When I think about Apple Inc, two relatively recent events occur to me: the death of Steve Jobs late last year and the highly anticipated release of the iPhone 5. It was speculated that disaster would occur by correlating the two previously mentioned events. With the death of Jobs, many thought that Apple’s production quality and perfectionism would suffer, including the release of one of their big sellers after Job’s death: the iPhone 5.
Tim Cook, Steve Jobs’ successor, has put people’s qualms and worries to rest following the release of the iPhone 5. Many attribute it to Tim Cook’s mastery of Apple’s supply chain. An article I read in the Huffington Post, highlighted the difference between Jobs’ revolution angle versus Cook’s evolution angle. Cook focused more on the product launch and its release as opposed to Jobs’ meticulous attention to the product itself. Cook has proven that focusing on the often burdensome task of Supply chain can in turn make or break a product’s reception and release, the company’s earnings and the company itself.

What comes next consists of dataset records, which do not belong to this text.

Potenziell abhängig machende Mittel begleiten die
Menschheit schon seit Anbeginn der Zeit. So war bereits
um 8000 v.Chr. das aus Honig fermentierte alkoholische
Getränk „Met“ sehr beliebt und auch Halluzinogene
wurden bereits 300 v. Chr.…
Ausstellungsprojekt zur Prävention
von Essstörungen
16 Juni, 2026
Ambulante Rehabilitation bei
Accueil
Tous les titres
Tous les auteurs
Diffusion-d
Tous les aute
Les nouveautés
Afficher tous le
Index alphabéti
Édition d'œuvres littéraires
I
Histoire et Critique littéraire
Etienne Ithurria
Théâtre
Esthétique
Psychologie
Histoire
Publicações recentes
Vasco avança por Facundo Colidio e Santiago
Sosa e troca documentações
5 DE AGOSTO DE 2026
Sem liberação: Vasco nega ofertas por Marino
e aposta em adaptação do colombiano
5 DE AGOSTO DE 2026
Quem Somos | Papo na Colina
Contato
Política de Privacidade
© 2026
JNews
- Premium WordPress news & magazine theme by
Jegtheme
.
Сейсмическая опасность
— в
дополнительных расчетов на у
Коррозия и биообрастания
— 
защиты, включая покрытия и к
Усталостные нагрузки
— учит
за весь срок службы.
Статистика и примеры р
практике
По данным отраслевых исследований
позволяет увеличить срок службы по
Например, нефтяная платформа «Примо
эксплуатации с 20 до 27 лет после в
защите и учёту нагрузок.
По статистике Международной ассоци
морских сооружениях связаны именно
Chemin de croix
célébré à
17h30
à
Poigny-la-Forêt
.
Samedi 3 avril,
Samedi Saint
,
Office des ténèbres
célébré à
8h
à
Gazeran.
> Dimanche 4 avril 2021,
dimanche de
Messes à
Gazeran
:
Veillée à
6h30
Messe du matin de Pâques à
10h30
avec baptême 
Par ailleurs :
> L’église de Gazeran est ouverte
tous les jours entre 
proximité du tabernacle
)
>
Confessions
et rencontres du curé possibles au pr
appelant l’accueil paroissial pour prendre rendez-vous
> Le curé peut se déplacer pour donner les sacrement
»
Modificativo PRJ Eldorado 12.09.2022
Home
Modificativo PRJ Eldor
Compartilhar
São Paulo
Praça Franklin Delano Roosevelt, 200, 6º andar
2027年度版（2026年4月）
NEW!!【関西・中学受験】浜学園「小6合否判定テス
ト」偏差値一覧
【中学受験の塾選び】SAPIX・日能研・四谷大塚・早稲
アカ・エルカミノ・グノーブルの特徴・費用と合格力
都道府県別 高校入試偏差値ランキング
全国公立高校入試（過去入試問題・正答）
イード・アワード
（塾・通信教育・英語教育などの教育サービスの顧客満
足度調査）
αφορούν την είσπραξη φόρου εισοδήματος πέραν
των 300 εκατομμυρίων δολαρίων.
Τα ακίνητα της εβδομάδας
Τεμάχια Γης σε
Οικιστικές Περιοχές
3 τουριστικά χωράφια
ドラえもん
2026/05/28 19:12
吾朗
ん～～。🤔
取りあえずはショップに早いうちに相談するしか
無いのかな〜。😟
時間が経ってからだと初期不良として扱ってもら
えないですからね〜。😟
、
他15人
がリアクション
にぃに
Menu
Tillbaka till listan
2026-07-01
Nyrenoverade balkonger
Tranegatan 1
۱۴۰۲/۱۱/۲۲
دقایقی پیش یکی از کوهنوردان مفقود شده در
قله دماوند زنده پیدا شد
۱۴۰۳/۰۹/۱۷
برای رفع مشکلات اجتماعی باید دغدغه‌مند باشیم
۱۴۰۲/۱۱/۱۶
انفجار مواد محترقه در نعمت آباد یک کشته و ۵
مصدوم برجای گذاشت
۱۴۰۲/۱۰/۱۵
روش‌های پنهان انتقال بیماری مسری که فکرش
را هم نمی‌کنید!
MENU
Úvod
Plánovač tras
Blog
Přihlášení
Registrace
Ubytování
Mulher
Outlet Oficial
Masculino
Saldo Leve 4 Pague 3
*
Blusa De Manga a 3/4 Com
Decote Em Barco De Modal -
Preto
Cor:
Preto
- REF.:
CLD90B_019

Cook’s attention to the supply chain aspect has sped up the global launch of the iPhone 5. His methods have prompted Wall Street to raise price targets for Apple stock due to economic optimism following the launch. Under Cook’s “production vision”, the iPhone 5 will be in 100 countries by the end of the year, 30 more than the iPhone 4S in a similar period. Cook introduced a dividend to pay out part of the more than $100 billion cash stockpile, raised salaries for the low-paid Apple workforce and sped up product rollouts. Cook has also invited business partners (investors, analysts and executives) into the “lions den” so to speak, an action not previously entertained under Steve Jobs, to have a more hands on look at the work that Apple was doing now.
Cook’s attention and focus on the supply chain management aspect of Apple, has clearly shown lucrative results. While Steve Jobs may have made Apple revolutionize the industry by focusing on the user experience, Cook has proven that dealing with all production aspects can yield loyalty, optimism and productivity from investors, partners and consumers.
I wholeheartedly think that Steve Jobs was brilliant in his tactic to surround Apple’s products with a mystique prior to their launch and releases, as well as perfecting theproducts for end users and from the user expereience. However, Cook has proven that attention to supply chain is equally as important to the company as whole, and inviting partners into the process strengthens their loyalty to the company.
Where do you stand on this matter? Do you think Jobs’ approach is superior to Cook’s? Do you think Cook’s approach can be maintained and will keep working for the years to come? Should product release come before product user experience?